Le Sachem des Coras.

C’était quelques jours après les événements que nous avons rapportés dans le précédent chapitre.

Il faisait une de ces chaudes et éblouissantes journées comme il n’est pas donné à nos froids climats d’en connaître.

Le soleil déversait à profusion ses chauds rayons, qui faisaient étinceler et miroiter les cailloux et le sable des allées de la huerta (jardin) de l’hacienda de la Noria.

Au fond d’un bosquet d’orangers et de citronniers en fleur, dont les suaves émanations embaumaient l’air, au milieu d’un fourré de cactus, de nopals et d’aloès, une jeune femme dormait nonchalamment étendue dans un hamac de fils de phormium tenax suspendu entre deux orangers.

La tête renversée en arrière, ses longs cheveux noirs dénoués et tombant en désordre sur son cou et sur sa poitrine, ses lèvres de corail légèrement entr’ouvertes et laissant voir l’émail éblouissant de ses dents, doña Clara, car c’était elle qui dormait ainsi d’un sommeil d’enfant, était réellement charmante ; ses traits respiraient le bonheur : aucun nuage n’était encore venu rembrunir l’horizon azuré de sa vie calme et tranquille.

Il était midi à peu près ; il n’y avait pas un souffle dans l’air ; les rayons du soleil, tombant d’aplomb, rendaient la chaleur tellement insupportable et étouffante, que chacun dans l’hacienda se livrait au sommeil et faisait ce que dans ces régions torrides on est convenu de nommer la siesta.

Pourtant, à peu de distance de l’endroit où, calme et souriante, reposait doña Clara, un bruit de pas, imperceptible d’abord, mais qui augmentait de plus en plus, se fit entendre et un homme parut.

Cet homme était Schaw, le plus jeune des fils du squatter.

Comment se trouvait-il en ce lieu ?

Le jeune homme était haletant ; la sueur ruisselait sur son visage.

Arrivé à l’entrée du bosquet, il jeta un regard anxieux sur le hamac.

— Elle est là ! murmura-t-il avec un accent passionné ; elle dort.

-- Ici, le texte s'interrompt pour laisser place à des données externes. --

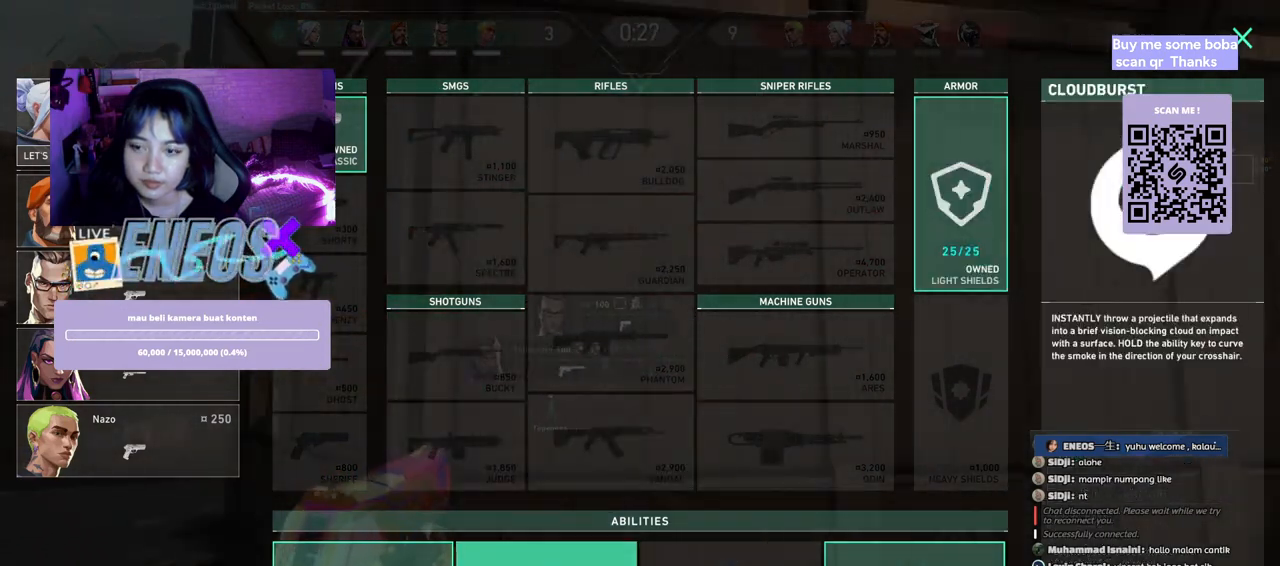
{"keys": ["d"], "mouse": [], "events": []}
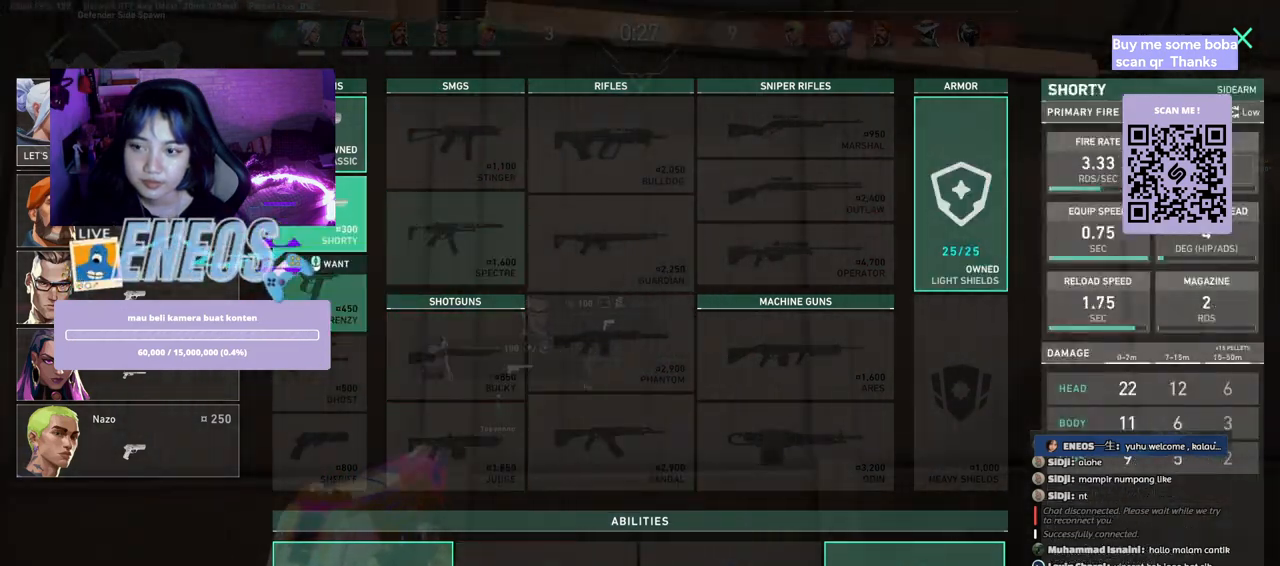
{"keys": ["d"], "mouse": [], "events": [[33, "mouse_left", "down"], [117, "mouse_left", "up"]]}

Alors il se laissa tomber à genoux sur le sable et resta, muet et tremblant, à admirer la jeune fille.

Il resta longtemps ainsi, le regard fixé sur la dormeuse avec une expression étrange ; enfin il poussa un soupir et, s’arrachant avec effort à cette délicieuse contemplation, il se releva péniblement en murmurant d’une voix faible comme un souffle : — Il faut partir !… Si elle se réveillait ! Oh ! elle ne saura jamais combien je l’aime !…

Il cueillit une fleur d’oranger et la déposa doucement sur la jeune fille, puis il fit quelques pas pour se retirer ; mais, revenant presque aussitôt en arrière, il saisit d’un mouvement nerveux le rebozo de doña Clara qui pendait en dehors du hamac, y appliqua ses lèvres à plusieurs reprises, en disant d’une voix saccadée par l’émotion qu’il éprouvait :

— Il a touché ses cheveux !…

Et, s’élançant hors du bosquet, il s’enfuit à travers la huerta et disparut.

Il avait entendu des pas qui s’approchaient.

En effet, quelques secondes après son départ, don Miguel entra à son tour dans le bosquet.

— Allons ! allons ! dit-il gaiement en secouant le hamac, dormeuse, n’avez-vous pas bientôt fini votre siesta ?

Doña Clara ouvrit les yeux en souriant.

— Je ne dors plus, mon père, dit-elle.

— À la bonne beurre, fit-il, voilà répondre.

Et il s’approcha pour l’embrasser.

Mais soudain, par un mouvement brusque, la jeune fille se redressa comme si elle avait aperçu quelque vision horrible, et son visage se couvrit d’une pâleur livide.

— Qu’est-ce que tu as ? que se passe-t-il ? s’écria l’hacendero avec effroi.

La jeune fille lui montra la fleur d’oranger.

— Eh bien, reprit son père, qu’est-ce que cette fleur a de si effrayant ? elle sera tombée de l’arbre dans ton hamac pendant ton sommeil.

Doña Clara secoua tristement la tête.

— Non, dit-elle ; depuis plusieurs jours, en me réveillant, j’aperçois toujours une fleur jetée ainsi sur moi.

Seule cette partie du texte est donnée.